Written instruction
Replace every instance of "dashed" with "broken" in the rows below, and reproduce each row otherwise unchanged.

- - - -

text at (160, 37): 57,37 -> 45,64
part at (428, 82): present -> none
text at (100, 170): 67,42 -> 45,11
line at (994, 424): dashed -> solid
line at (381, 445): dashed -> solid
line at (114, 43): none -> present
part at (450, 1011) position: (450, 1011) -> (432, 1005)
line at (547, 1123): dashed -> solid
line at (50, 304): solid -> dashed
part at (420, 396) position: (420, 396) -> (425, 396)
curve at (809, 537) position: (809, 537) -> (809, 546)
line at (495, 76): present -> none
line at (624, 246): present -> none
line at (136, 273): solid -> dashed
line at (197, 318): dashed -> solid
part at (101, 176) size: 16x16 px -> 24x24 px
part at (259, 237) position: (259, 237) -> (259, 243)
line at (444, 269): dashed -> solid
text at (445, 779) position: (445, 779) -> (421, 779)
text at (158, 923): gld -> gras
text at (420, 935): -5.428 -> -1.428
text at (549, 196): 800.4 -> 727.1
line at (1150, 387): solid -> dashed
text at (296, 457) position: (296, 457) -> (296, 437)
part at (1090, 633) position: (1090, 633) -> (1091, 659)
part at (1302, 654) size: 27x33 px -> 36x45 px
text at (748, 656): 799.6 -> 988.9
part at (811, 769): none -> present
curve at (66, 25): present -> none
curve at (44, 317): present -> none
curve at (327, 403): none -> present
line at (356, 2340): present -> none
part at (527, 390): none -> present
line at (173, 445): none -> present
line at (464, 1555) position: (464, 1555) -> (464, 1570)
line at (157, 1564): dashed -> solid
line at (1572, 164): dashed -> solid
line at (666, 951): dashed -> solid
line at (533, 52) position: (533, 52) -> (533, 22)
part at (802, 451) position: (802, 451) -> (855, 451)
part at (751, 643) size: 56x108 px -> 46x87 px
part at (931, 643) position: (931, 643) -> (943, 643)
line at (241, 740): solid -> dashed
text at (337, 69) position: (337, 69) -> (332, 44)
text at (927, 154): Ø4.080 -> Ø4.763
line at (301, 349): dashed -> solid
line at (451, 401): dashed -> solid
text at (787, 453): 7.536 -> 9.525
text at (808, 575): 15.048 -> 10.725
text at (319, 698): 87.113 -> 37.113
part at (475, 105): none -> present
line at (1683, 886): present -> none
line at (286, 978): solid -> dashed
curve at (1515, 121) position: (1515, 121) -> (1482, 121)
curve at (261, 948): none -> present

- - - -

Written response
text at (160, 37): 57,37 -> 45,64
part at (428, 82): present -> none
text at (100, 170): 67,42 -> 45,11
line at (994, 424): broken -> solid
line at (381, 445): broken -> solid
line at (114, 43): none -> present
part at (450, 1011) position: (450, 1011) -> (432, 1005)
line at (547, 1123): broken -> solid
line at (50, 304): solid -> broken
part at (420, 396) position: (420, 396) -> (425, 396)
curve at (809, 537) position: (809, 537) -> (809, 546)
line at (495, 76): present -> none
line at (624, 246): present -> none
line at (136, 273): solid -> broken
line at (197, 318): broken -> solid
part at (101, 176) size: 16x16 px -> 24x24 px
part at (259, 237) position: (259, 237) -> (259, 243)
line at (444, 269): broken -> solid
text at (445, 779) position: (445, 779) -> (421, 779)
text at (158, 923): gld -> gras
text at (420, 935): -5.428 -> -1.428
text at (549, 196): 800.4 -> 727.1
line at (1150, 387): solid -> broken
text at (296, 457) position: (296, 457) -> (296, 437)
part at (1090, 633) position: (1090, 633) -> (1091, 659)
part at (1302, 654) size: 27x33 px -> 36x45 px
text at (748, 656): 799.6 -> 988.9
part at (811, 769): none -> present
curve at (66, 25): present -> none
curve at (44, 317): present -> none
curve at (327, 403): none -> present
line at (356, 2340): present -> none
part at (527, 390): none -> present
line at (173, 445): none -> present
line at (464, 1555) position: (464, 1555) -> (464, 1570)
line at (157, 1564): broken -> solid
line at (1572, 164): broken -> solid
line at (666, 951): broken -> solid
line at (533, 52) position: (533, 52) -> (533, 22)
part at (802, 451) position: (802, 451) -> (855, 451)
part at (751, 643) size: 56x108 px -> 46x87 px
part at (931, 643) position: (931, 643) -> (943, 643)
line at (241, 740): solid -> broken
text at (337, 69) position: (337, 69) -> (332, 44)
text at (927, 154): Ø4.080 -> Ø4.763
line at (301, 349): broken -> solid
line at (451, 401): broken -> solid
text at (787, 453): 7.536 -> 9.525
text at (808, 575): 15.048 -> 10.725
text at (319, 698): 87.113 -> 37.113
part at (475, 105): none -> present
line at (1683, 886): present -> none
line at (286, 978): solid -> broken
curve at (1515, 121) position: (1515, 121) -> (1482, 121)
curve at (261, 948): none -> present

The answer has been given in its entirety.